Cecilia Toledo, a researcher of the Gender, Rights, and Public Policies Program of Fundar, criticized that the project to Promote the Attention and Prevention of Violence Against Women will have fewer resources for the next year; the only thing for which there will be more money will be the construction and equipment of justice centers for the female population.

“We know that justice centers were the main program in the previous administration. With that action, we saw an increase of 46% to their budget, but in actions to contribute to gender alerts, there has been a diminution of 78%.

“They are betting on the construction of justice centers that are indeed necessary but that do not address the structural character of the problem,” he commented.

For her part, Cecile Lachenal, coordinator of the same gender program, asserted that authorities are in debt with the generation of information about aggressors and their relationship with the victims.

“If we want to design public policies with a real effect, it’s important to know about the relationship. If we are in front of domestic violence, the public policies should be of prevention and by developing protection orders.

“If we’re facing femicides, that has to do with security policies,” asserted the specialist.

Have you heard of Mexico's Gender Violence Alerts?

There is not a profile of the offender
Banavim also has information regarding the level of education of some aggressors.

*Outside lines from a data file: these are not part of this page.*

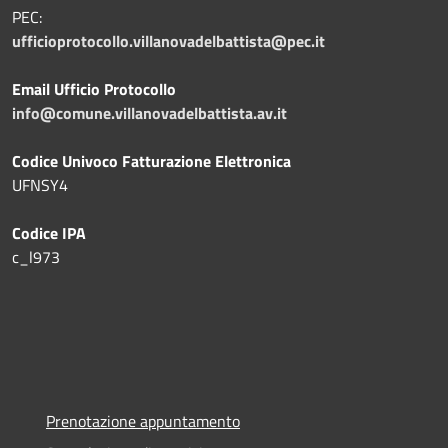
PEC:
ufficioprotocollo.villanovadelbattista@pec.it
Email Ufficio Protocollo
info@comune.villanovadelbattista.av.it
Codice Univoco Fatturazione Elettronica
UFNSY4
Codice IPA
c_l973
Prenotazione appuntamento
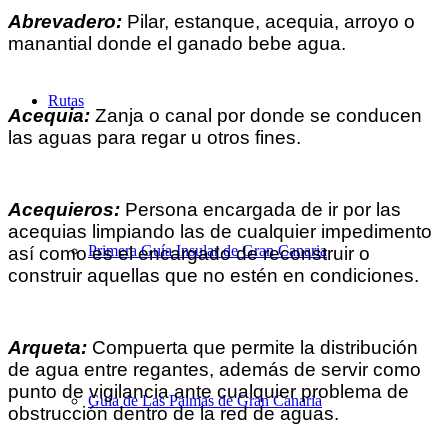
Abrevadero:
Pilar, estanque, acequia, arroyo o
manantial donde el ganado bebe agua.
Rutas
Acequia:
Zanja o canal por donde se conducen
las aguas para regar u otros fines.
Acequieros:
Persona encargada de ir por las
acequias limpiando las de cualquier impedimento
Primera Guía Insular de Gran Canaria
así como es el encargado de reconstruir o
construir aquellas que no estén en condiciones.
Arqueta:
Compuerta que permite la distribución
de agua entre regantes, además de servir como
punto de vigilancia ante cualquier problema de
Guía de Las Palmas de Gran Canaria
obstrucción dentro de la red de aguas.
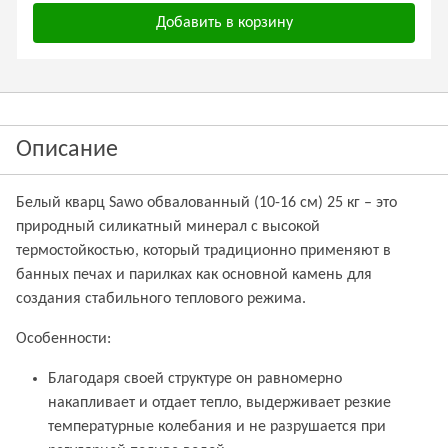
Добавить в корзину
Описание
Белый кварц Sawo обвалованный (10-16 см) 25 кг – это
природный силикатный минерал с высокой
термостойкостью, который традиционно применяют в
банных печах и парилках как основной камень для
создания стабильного теплового режима.
Особенности:
Благодаря своей структуре он равномерно
накапливает и отдает тепло, выдерживает резкие
температурные колебания и не разрушается при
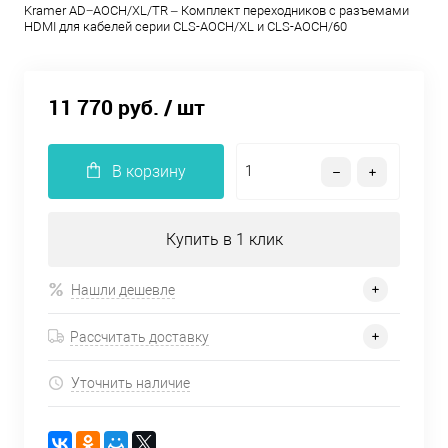
Kramer AD−AOCH/XL/TR – Комплект переходников с разъемами
HDMI для кабелей серии CLS-AOCH/XL и CLS-AOCH/60
11 770 руб.
/ шт
В корзину
Купить в 1 клик
Нашли дешевле
Рассчитать доставку
Уточнить наличие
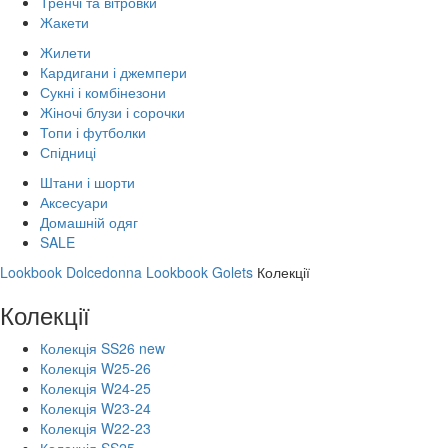
Тренчі та вітровки
Жакети
Жилети
Кардигани і джемпери
Сукні і комбінезони
Жіночі блузи і сорочки
Топи і футболки
Спідниці
Штани і шорти
Аксесуари
Домашній одяг
SALE
Lookbook Dolcedonna
Lookbook Golets
Колекції
Колекції
Колекція SS26 new
Колекція W25-26
Колекція W24-25
Колекція W23-24
Колекція W22-23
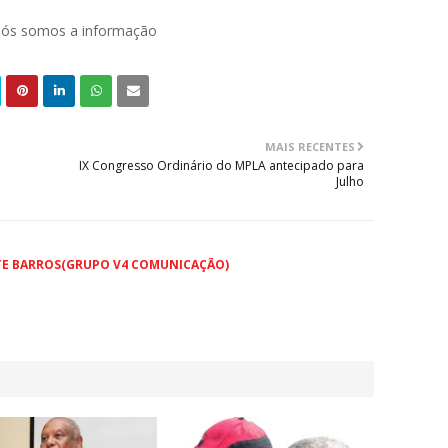
 nós somos a informação
MAIS RECENTES
IX Congresso Ordinário do MPLA antecipado para
Julho
TE BARROS(GRUPO V4 COMUNICAÇÃO)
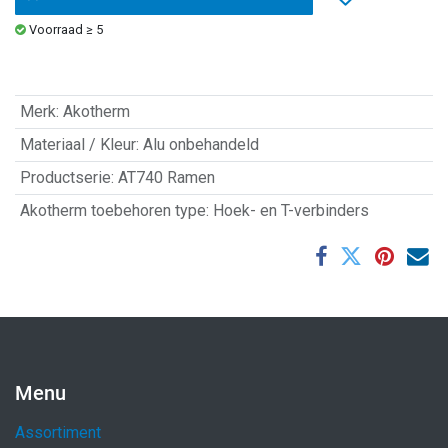
Voorraad ≥ 5
Merk
:
Akotherm
Materiaal / Kleur
:
Alu onbehandeld
Productserie
:
AT740 Ramen
Akotherm toebehoren type
:
Hoek- en T-verbinders
Menu
Assortiment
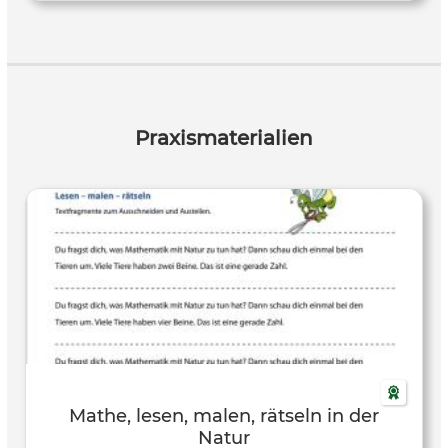
werden, selbstständig Lösungen zu finden, logische
Schlussfolgerungen zu ziehen und das Erfasste kreativ
umzusetzen. Um vertiefende Lernerfahrungen zu
ermöglichen, findet das Projekt in Form von drei Modulen
statt. Besonderen Wert legen wir auf eine positive und
lernfördernde Atmosphäre, die wir durch die Gestaltung
Praxismaterialien
des Raumes und eine veränderte Sitzordnung erzeugen.
Dadurch und durch die intensive Beschäftigung mit der
Natur soll die Lernfreude gesteigert werden.
Mathe, lesen, malen, rätseln in der
Natur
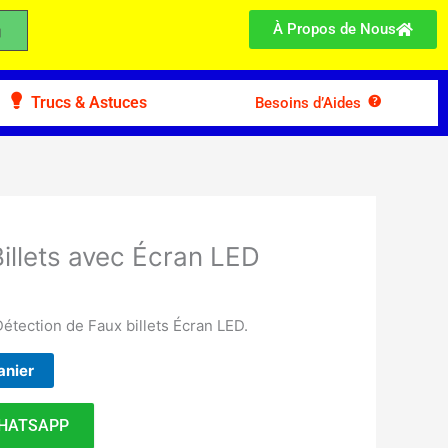
À Propos de Nous
Trucs & Astuces
Besoins d’Aides
illets avec Écran LED
étection de Faux billets Écran LED.
anier
HATSAPP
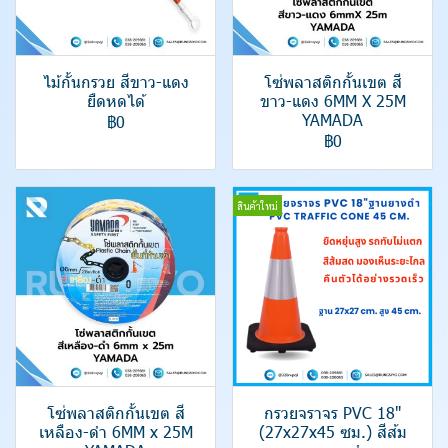
ไม้กั้นกรวย สีขาว-แดง
โซ่พลาสติกกั้นเขต สี
ยืดหดได้
ขาว-แดง 6MM X 25M
YAMADA
฿0
฿0
สินค้าใหม่
โซ่พลาสติกกั้นเขต สี
กรวยจราจร PVC 18"
เหลือง-ดำ 6MM x 25M
(27x27x45 ซม.) สีส้ม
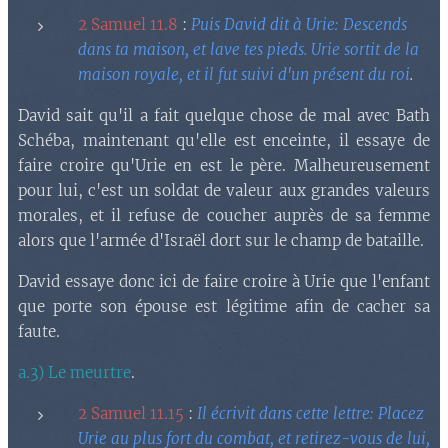
2 Samuel 11.8
:
Puis David dit à Urie: Descends
dans ta maison, et lave tes pieds. Urie sortit de la
maison royale, et il fut suivi d'un présent du roi
.
David sait qu'il a fait quelque chose de mal avec Bath
Schéba, maintenant qu'elle est enceinte, il essaye de
faire croire qu'Urie en est le père. Malheureusement
pour lui, c'est un soldat de valeur aux grandes valeurs
morales, et il refuse de coucher auprès de sa femme
alors que l'armée d'Israël dort sur le champ de bataille.
David essaye donc ici de faire croire à Urie que l'enfant
que porte son épouse est légitime afin de cacher sa
faute.
a.3) Le meurtre
.
2 Samuel 11.15
:
Il écrivit dans cette lettre: Placez
Urie au plus fort du combat, et retirez-vous de lui,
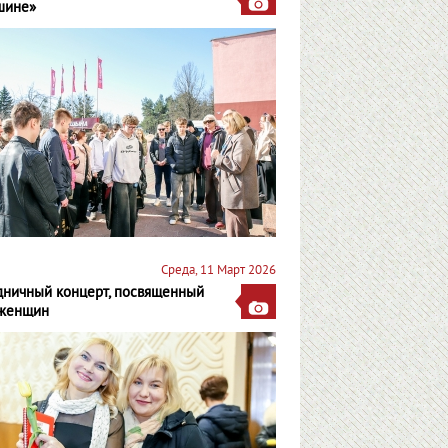
шине»
Среда, 11 Март 2026
дничный концерт, посвященный
женщин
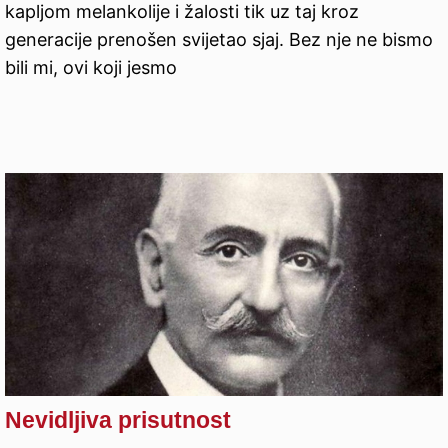
kapljom melankolije i žalosti tik uz taj kroz
generacije prenošen svijetao sjaj. Bez nje ne bismo
bili mi, ovi koji jesmo
Nevidljiva prisutnost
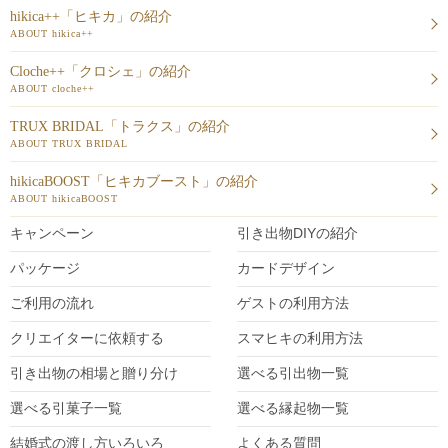
hikica++「ヒキカ」の紹介
ABOUT hikica++
Cloche++「クロシェ」の紹介
ABOUT cloche++
TRUX BRIDAL「トラクス」の紹介
ABOUT TRUX BRIDAL
hikicaBOOST「ヒキカブースト」の紹介
ABOUT hikicaBOOST
キャンペーン
引き出物DIY
の紹介
パッケージ
カードデザイン
ご利用の流れ
ゲストの利用方法
クリエイターに依頼する
スマヒキの利用方法
引き出物の相場と贈り分け
選べる引出物一覧
選べる引菓子一覧
選べる縁起物一覧
結婚式の渡し方いろいろ
よくある質問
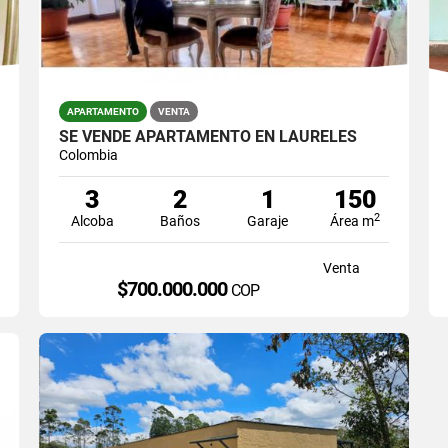
APARTAMENTO
VENTA
SE VENDE APARTAMENTO EN LAURELES
Colombia
3
2
1
150
2
Alcoba
Baños
Garaje
Área m
Venta
$700.000.000
COP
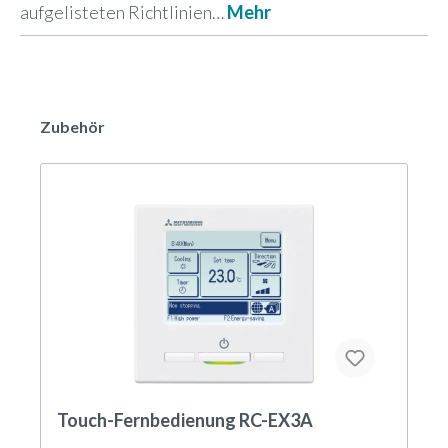
aufgelisteten Richtlinien…
Mehr
Zubehör
Touch-Fernbedienung RC-EX3A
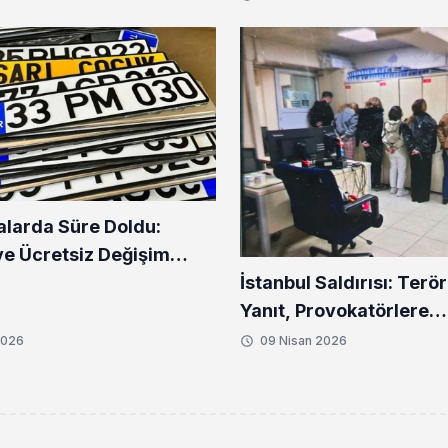
alarda Süre Doldu:
ve Ücretsiz Değişim
İstanbul Saldırısı: Terör
ı
Yanıt, Provokatörlere
Soruşturma
2026
09 Nisan 2026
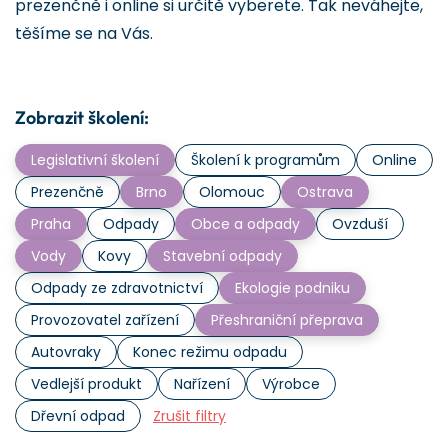
prezenčně i online si určitě vyberete. Tak neváhejte,
těšíme se na Vás.
Zobrazit školení:
Legislativní školení
Školení k programům
Online
Prezenčně
Brno
Olomouc
Ostrava
Praha
Odpady
Obce a odpady
Ovzduší
Vody
Kovy
Stavební odpady
Odpady ze zdravotnictví
Ekologie podniku
Provozovatel zařízení
Přeshraniční přeprava
Autovraky
Konec režimu odpadu
Vedlejší produkt
Nařízení
Výrobce
Dřevní odpad
Zrušit filtry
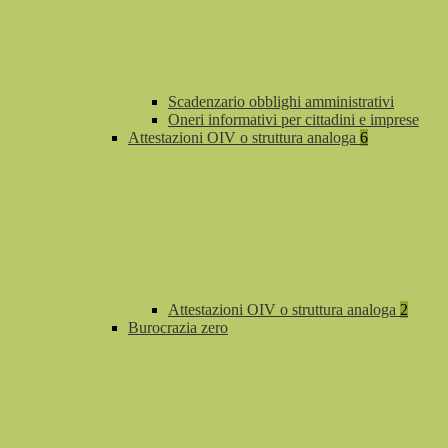
Scadenzario obblighi amministrativi
Oneri informativi per cittadini e imprese
Attestazioni OIV o struttura analoga
6
Attestazioni OIV o struttura analoga
2
Burocrazia zero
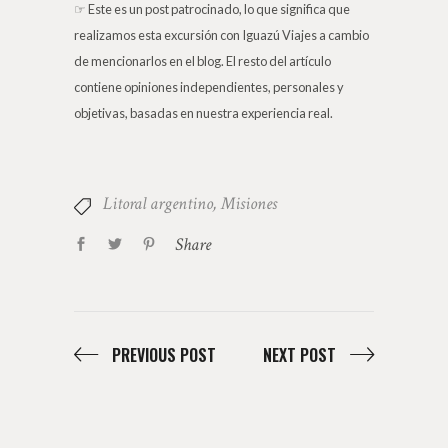
☞ Este es un post patrocinado, lo que significa que
realizamos esta excursión con Iguazú Viajes a cambio
de mencionarlos en el blog. El resto del artículo
contiene opiniones independientes, personales y
objetivas, basadas en nuestra experiencia real.
Litoral argentino
,
Misiones
Share
PREVIOUS POST
NEXT POST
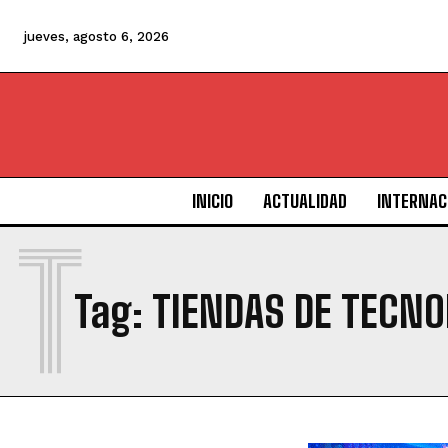
jueves, agosto 6, 2026
INICIO
ACTUALIDAD
INTERNAC
T
Tag:
TIENDAS DE TECNO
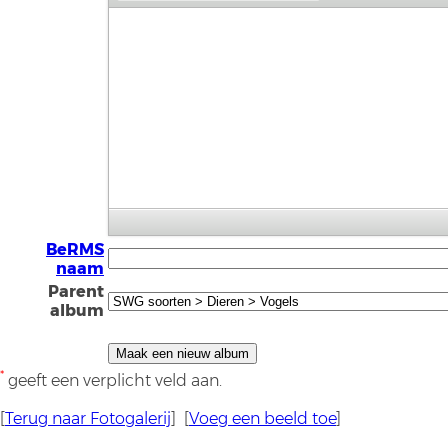
BeRMS
naam
Parent
album
*
geeft een verplicht veld aan.
[
Terug naar Fotogalerij
] [
Voeg een beeld toe
]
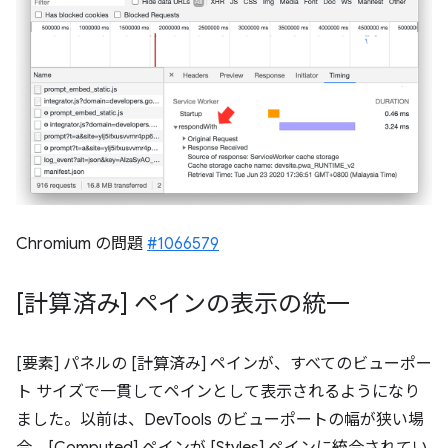
Chromium の問題
#1066579
[計算済み] ペインの表示の統一
[要素] パネルの [計算済み] ペインが、すべてのビューポー
ト サイズで一貫してペインとして表示されるようになり
ました。以前は、DevTools のビューポートの幅が狭い場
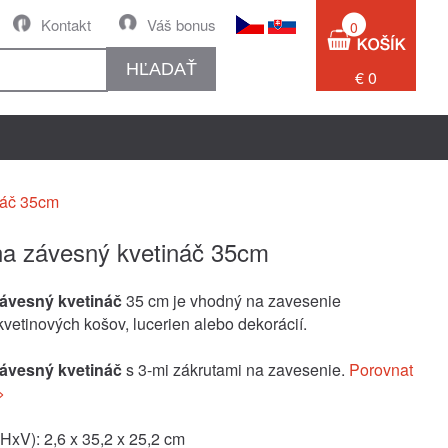
Kontakt
Váš bonus
0
HĽADAŤ
€ 0
náč 35cm
na závesný kvetináč 35cm
závesný kvetináč
35 cm je vhodný na zavesenie
vetinových košov, lucerien alebo dekorácií.
závesný kvetináč
s 3-mi zákrutami na zavesenie.
Porovnat
>
xV): 2,6 x 35,2 x 25,2 cm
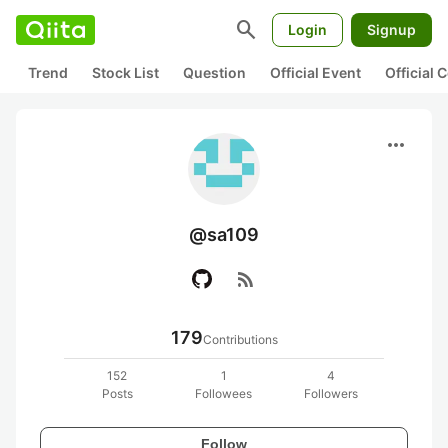
search
Login
Signup
Trend
Stock List
Question
Official Event
Official
more_horiz
@sa109
rss_feed
179
Contributions
152
1
4
Posts
Followees
Followers
Follow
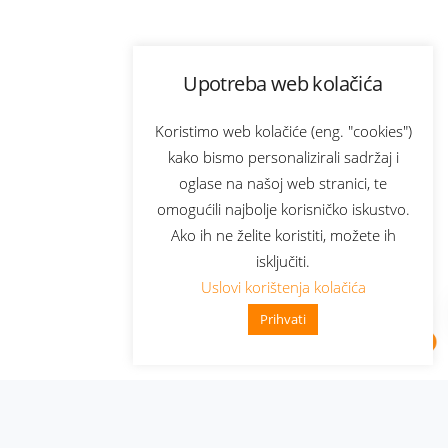
Upotreba web kolačića
Koristimo web kolačiće (eng. "cookies")
kako bismo personalizirali sadržaj i
oglase na našoj web stranici, te
omogućili najbolje korisničko iskustvo.
Ako ih ne želite koristiti, možete ih
isključiti.
Uslovi korištenja kolačića
Prihvati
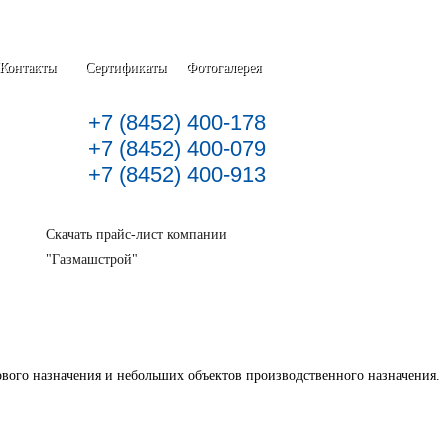
Контакты
Сертификаты
Фотогалерея
+7 (8452) 400-178
+7 (8452) 400-079
+7 (8452) 400-913
Скачать прайс-лист компании
"Газмашстрой"
вого назначения и небольших объектов производственного назначения.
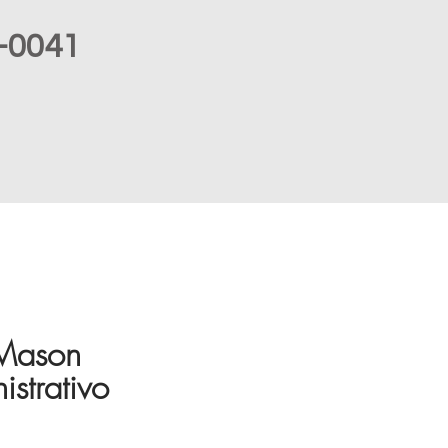
-0041
 Mason
strativo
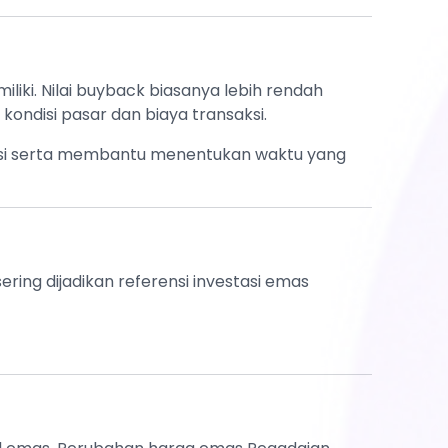
liki. Nilai buyback biasanya lebih rendah
ondisi pasar dan biaya transaksi.
asi serta membantu menentukan waktu yang
ring dijadikan referensi investasi emas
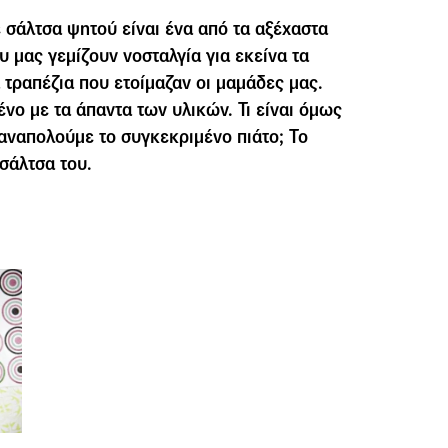
 σάλτσα ψητού είναι ένα από τα αξέχαστα
 μας γεμίζουν νοσταλγία για εκείνα τα
 τραπέζια που ετοίμαζαν οι μαμάδες μας.
νο με τα άπαντα των υλικών. Τι είναι όμως
 αναπολούμε το συγκεκριμένο πιάτο; Το
σάλτσα του.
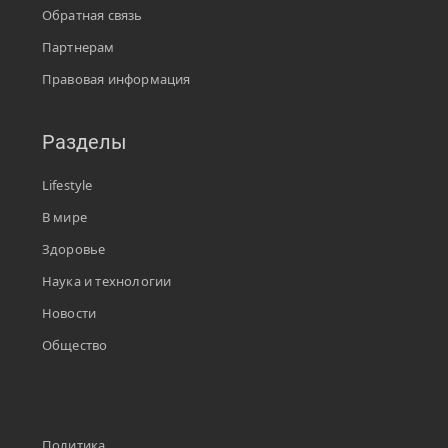
Обратная связь
Партнерам
Правовая информация
Разделы
Lifestyle
В мире
Здоровье
Наука и технологии
Новости
Общество
Политика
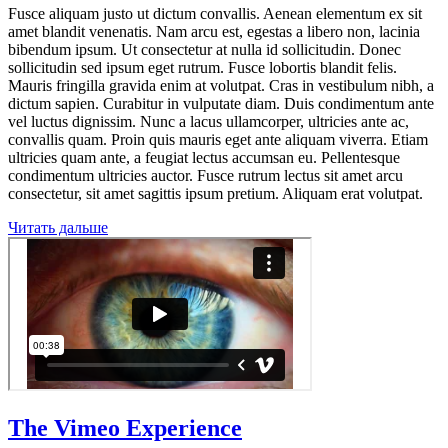
Fusce aliquam justo ut dictum convallis. Aenean elementum ex sit
amet blandit venenatis. Nam arcu est, egestas a libero non, lacinia
bibendum ipsum. Ut consectetur at nulla id sollicitudin. Donec
sollicitudin sed ipsum eget rutrum. Fusce lobortis blandit felis.
Mauris fringilla gravida enim at volutpat. Cras in vestibulum nibh, a
dictum sapien. Curabitur in vulputate diam. Duis condimentum ante
vel luctus dignissim. Nunc a lacus ullamcorper, ultricies ante ac,
convallis quam. Proin quis mauris eget ante aliquam viverra. Etiam
ultricies quam ante, a feugiat lectus accumsan eu. Pellentesque
condimentum ultricies auctor. Fusce rutrum lectus sit amet arcu
consectetur, sit amet sagittis ipsum pretium. Aliquam erat volutpat.
Читать дальше
The Vimeo Experience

According to the documents, 66,140 aggressors studied until junior high school; 38,666, until elementary school; 32,229, until high school; 19,020 until college; 4,335 until kindergarten; 1,024 have a masters degree; 333 have studies that do not require official validation; 9,431 do not have any kind of study, and the rest is unknown.

Despite this information, Julia Escalante, regional coordinator of the Latin America and the Caribbean Committee for the Defense of Women’s Rights, warned that there is not a unique profile of aggressors.

“There is not a profile of the aggressor; misogynistic violence is related to several factors that include access to education, the life history of each person, and many other things. Misogyny is so rooted in our society, that it doesn’t make any distinction between class, age, or level of education.